Serviços ganham peso e impulsionam emprego e consumo
O setor de serviços aparece como o principal motor, segundo o editorial: crescimento de 5,4%, participação de 57,7% do PIB e contribuição de 61,4% para o crescimento total. Na leitura do Global Times, a modernização e os ganhos de eficiência no terciário ajudam a sustentar a expansão do emprego e a elevação do consumo.
Inovação, abertura econômica e papel global
Em um cenário mundial “cheio de incertezas”, o jornal defende que a vitalidade inovadora da China se tornou uma das “certezas” mais valorizadas pela comunidade internacional. O editorial lista avanços e marcos tecnológicos — como a sonda Tianwen-2, o voo inaugural do UAV “Jiutian”, o trem de alta velocidade CR450 e a entrada em operação do primeiro porta-aviões chinês equipado com catapultas eletromagnéticas — como evidências de progresso rumo a maior autossuficiência tecnológica.

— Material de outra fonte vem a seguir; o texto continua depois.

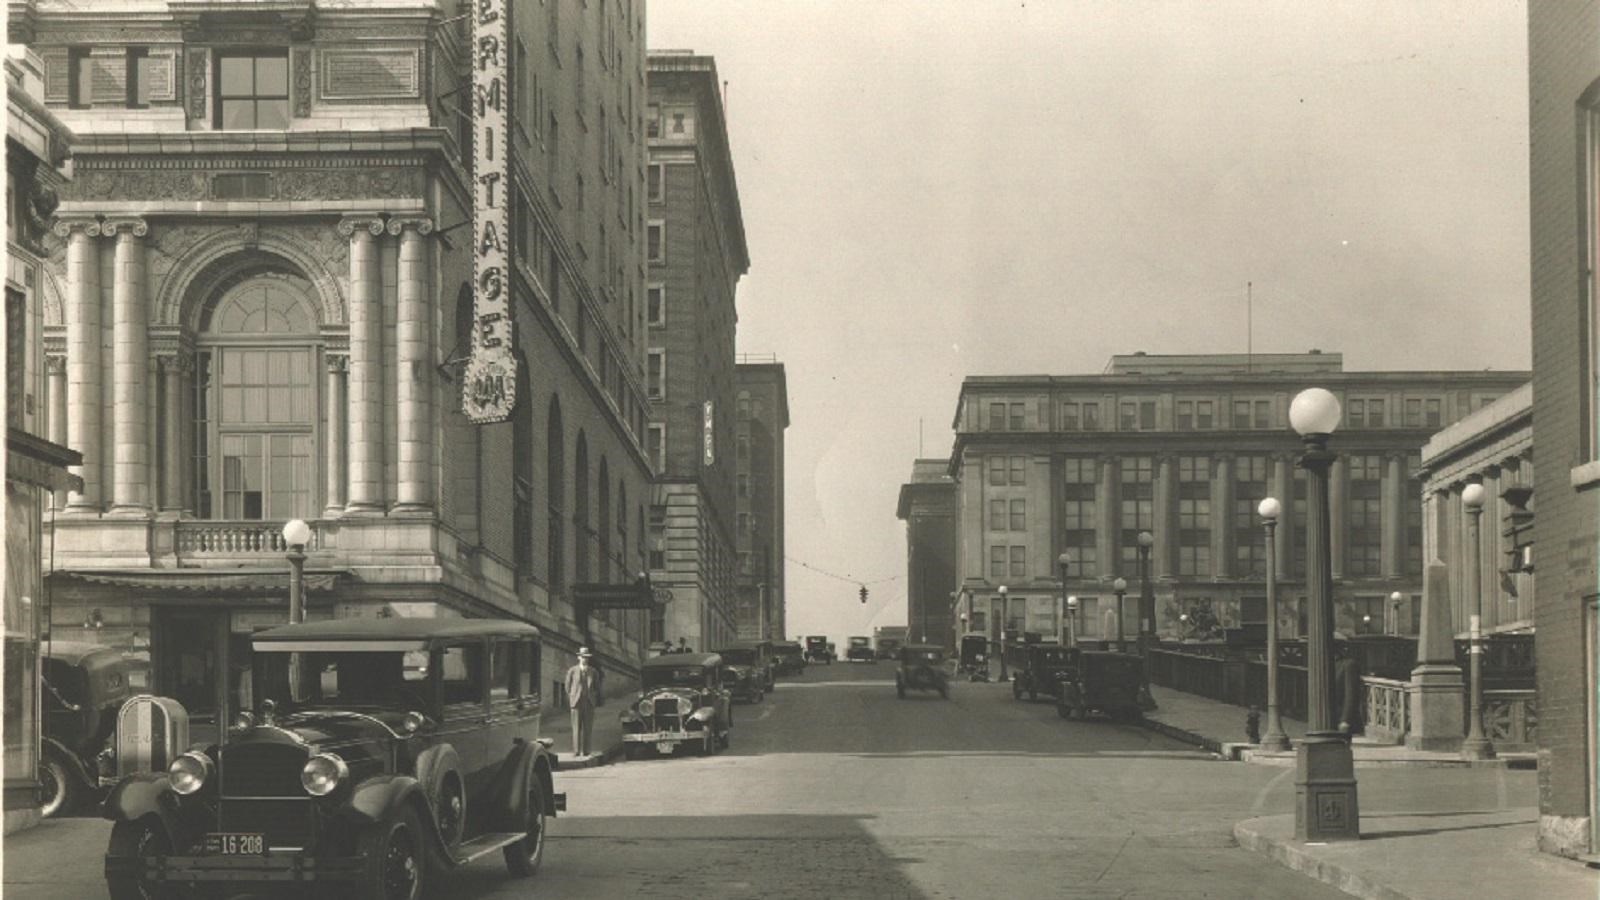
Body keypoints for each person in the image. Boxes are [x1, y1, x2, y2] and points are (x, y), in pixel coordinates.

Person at [563, 647, 600, 759]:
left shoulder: (593, 672)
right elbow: (567, 686)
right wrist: (572, 697)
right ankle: (576, 751)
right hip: (576, 702)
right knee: (576, 727)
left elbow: (597, 687)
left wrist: (592, 697)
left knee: (588, 727)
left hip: (588, 702)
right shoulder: (572, 671)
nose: (585, 659)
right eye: (583, 657)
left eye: (587, 657)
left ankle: (587, 751)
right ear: (578, 657)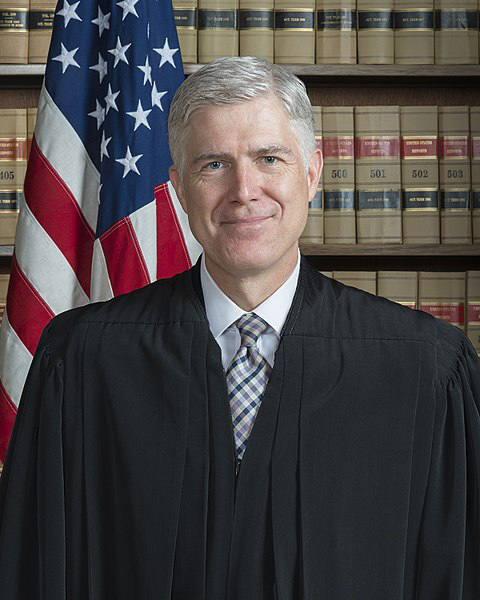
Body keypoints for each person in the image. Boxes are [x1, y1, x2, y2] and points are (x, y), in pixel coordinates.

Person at [0, 56, 479, 599]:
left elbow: (457, 574)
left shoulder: (425, 371)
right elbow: (35, 573)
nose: (244, 190)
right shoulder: (84, 361)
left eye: (269, 158)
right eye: (213, 165)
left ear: (313, 173)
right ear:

O texto também diz que essa “certeza” se expressa na abertura econômica “respaldada por ação”. O editorial afirma que a China avançou em abertura institucional e concedeu tarifa zero a 100% das linhas tarifárias para países menos desenvolvidos com os quais mantém relações diplomáticas. Em paralelo, sustenta que o país mantém uma taxa média de contribuição em torno de 30% para o crescimento econômico global, como demonstração de compromisso com a globalização econômica e o sistema multilateral de comércio.
Renda, consumo e bem-estar como indicadores
Entre os dados destacados, o Global Times chama atenção para a posse de automóveis pelas famílias: em 2025, a China teria alcançado 52,9 veículos por 100 domicílios. O editorial também afirma que a renda disponível real per capita cresceu 5,0%, em linha com o PIB, e que gastos com itens cotidianos e serviços, transporte e comunicações e educação, cultura e entretenimento avançaram com rapidez.
Na interpretação do jornal, a economia chinesa combina inovação que se supera continuamente com compromisso concreto com o bem-estar, e a confiança da população em viver melhor seria o fator que permite ao país “entregar confiança ao mundo”.
Sinal para o novo ciclo de planejamento
O editorial conclui que, ao olhar a partir do primeiro ano do “15º Plano Quinquenal”, o desempenho expressa uma “confiabilidade” que o mundo espera e uma lógica de desenvolvimento sustentável. Para o Global Times, a base de um PIB acima de 140 trilhões de yuans e o avanço de novas forças produtivas enviam um recado central: usar a própria “certeza” para compensar a incerteza global e oferecer um rumo mais estável à economia mundial em meio à volatilidade internacional.